→ **Exercise brief**:
Drop the pictures from the entries below, then reproduce the rest exactly.

→ **Records from a data collection**:
◆ ◆ ◆ ◆ ◆ ◆ ◆

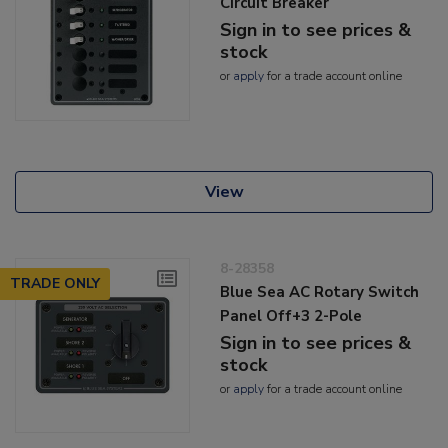
Circuit Breaker
Sign in to see prices &
stock
or
apply
for a trade account online
View
8-28358
TRADE ONLY
Blue Sea AC Rotary Switch
Panel Off+3 2-Pole
Sign in to see prices &
stock
or
apply
for a trade account online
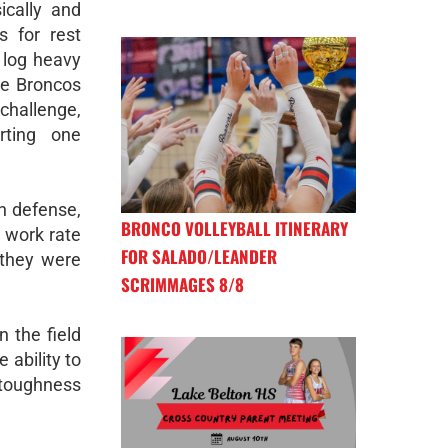
ically and
s for rest
 log heavy
he Broncos
hallenge,
rting one
n defense,
BRONCO VOLLEYBALL ITINERARY
s work rate
FOR SALADO/LEANDER
 they were
SCRIMMAGES 8/8
 the field
 ability to
 toughness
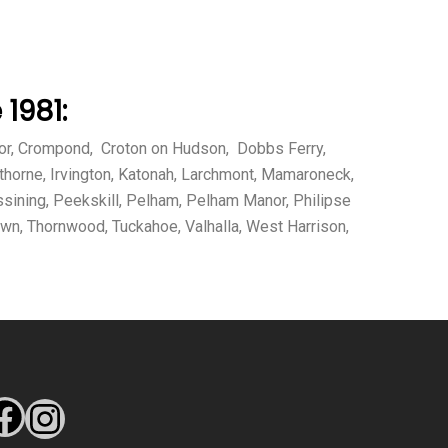
1981:
Manor, Crompond, Croton on Hudson, Dobbs Ferry,
thorne, Irvington, Katonah, Larchmont, Mamaroneck,
sining, Peekskill, Pelham, Pelham Manor, Philipse
own, Thornwood, Tuckahoe, Valhalla, West Harrison,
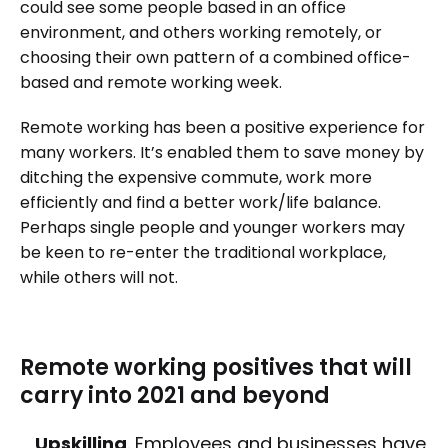
could see some people based in an office
environment, and others working remotely, or
choosing their own pattern of a combined office-
based and remote working week.
Remote working has been a positive experience for
many workers. It’s enabled them to save money by
ditching the expensive commute, work more
efficiently and find a better work/life balance.
Perhaps single people and younger workers may
be keen to re-enter the traditional workplace,
while others will not.
Remote working positives that will
carry into 2021 and beyond
Upskilling
. Employees and businesses have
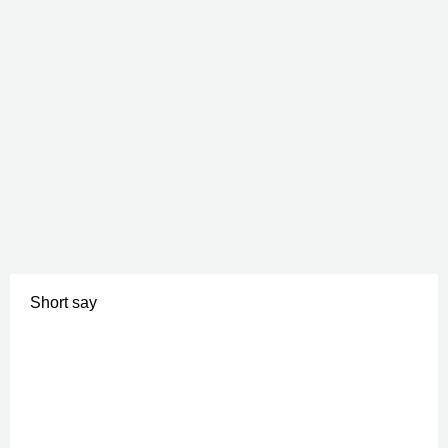
Short say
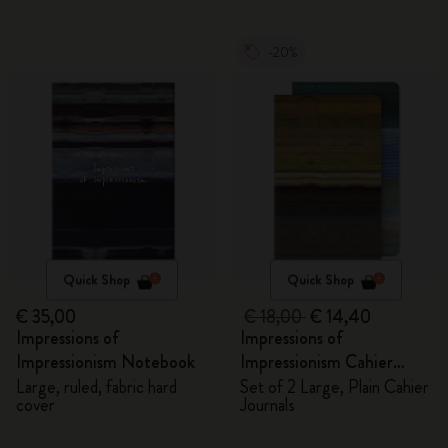
-20%
Quick Shop
Quick Shop
€ 35,00
€ 18,00
€ 14,40
Impressions of
Impressions of
Impressionism Notebook
Impressionism Cahier
Journals
Large, ruled, fabric hard
Set of 2 Large, Plain Cahier
cover
Journals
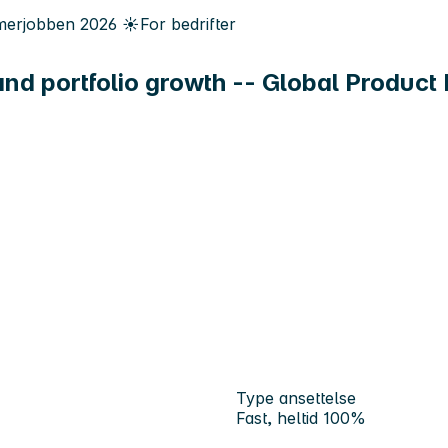
erjobben
2026
☀️
For bedrifter
 and portfolio growth -- Global Produc
Type ansettelse
Fast, heltid 100%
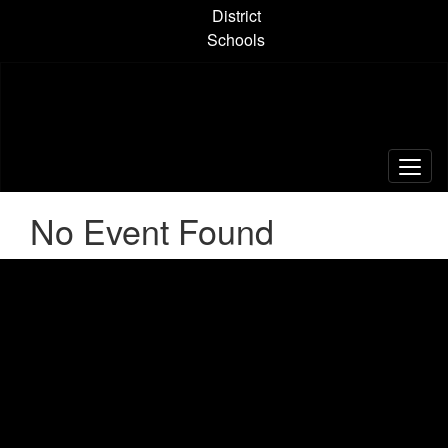
Skip
District
to
Schools
main
content
No Event Found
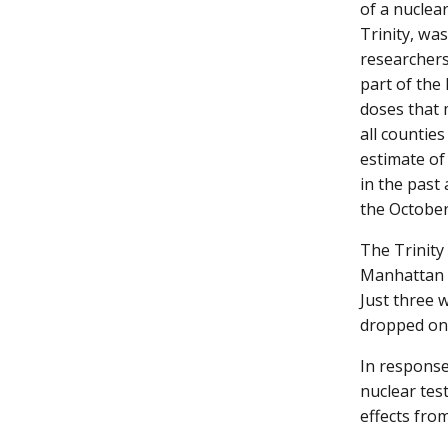
of a nuclea
Trinity, wa
researchers
part of the 
doses that 
all countie
estimate o
in the past
the October
The Trinity
Manhattan P
Just three 
dropped on
In response
nuclear tes
effects from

◆ ◆ ◆ ◆ ◆ ◆ ◆

→ **Completed exercise**:
Circuit Breaker
Sign in to see prices &
stock
or
apply
for a trade account online
View
8-28358
TRADE ONLY
Blue Sea AC Rotary Switch
Panel Off+3 2-Pole
Sign in to see prices &
stock
or
apply
for a trade account online
ically and
s for rest
 log heavy
he Broncos
hallenge,
rting one
n defense,
BRONCO VOLLEYBALL ITINERARY
s work rate
FOR SALADO/LEANDER
 they were
SCRIMMAGES 8/8
 the field
 ability to
 toughness
1981:
Manor, Crompond, Croton on Hudson, Dobbs Ferry,
thorne, Irvington, Katonah, Larchmont, Mamaroneck,
sining, Peekskill, Pelham, Pelham Manor, Philipse
own, Thornwood, Tuckahoe, Valhalla, West Harrison,
could see some people based in an office
environment, and others working remotely, or
choosing their own pattern of a combined office-
based and remote working week.
Remote working has been a positive experience for
many workers. It’s enabled them to save money by
ditching the expensive commute, work more
efficiently and find a better work/life balance.
Perhaps single people and younger workers may
be keen to re-enter the traditional workplace,
while others will not.
Remote working positives that will
carry into 2021 and beyond
Upskilling
. Employees and businesses have
Short say
-20%
Quick Shop
Quick Shop
€ 35,00
€ 18,00
€ 14,40
Impressions of
Impressions of
Impressionism Notebook
Impressionism Cahier
Journals
Large, ruled, fabric hard
Set of 2 Large, Plain Cahier
cover
Journals
erjobben
2026
☀️
For bedrifter
 and portfolio growth -- Global Produc
Type ansettelse
Fast, heltid 100%
Skip
District
to
Schools
main
content
No Event Found
of a nuclea
Trinity, wa
researchers
part of the 
doses that 
all countie
estimate o
in the past
the October
The Trinity
Manhattan P
Just three 
dropped on
In response
nuclear tes
effects from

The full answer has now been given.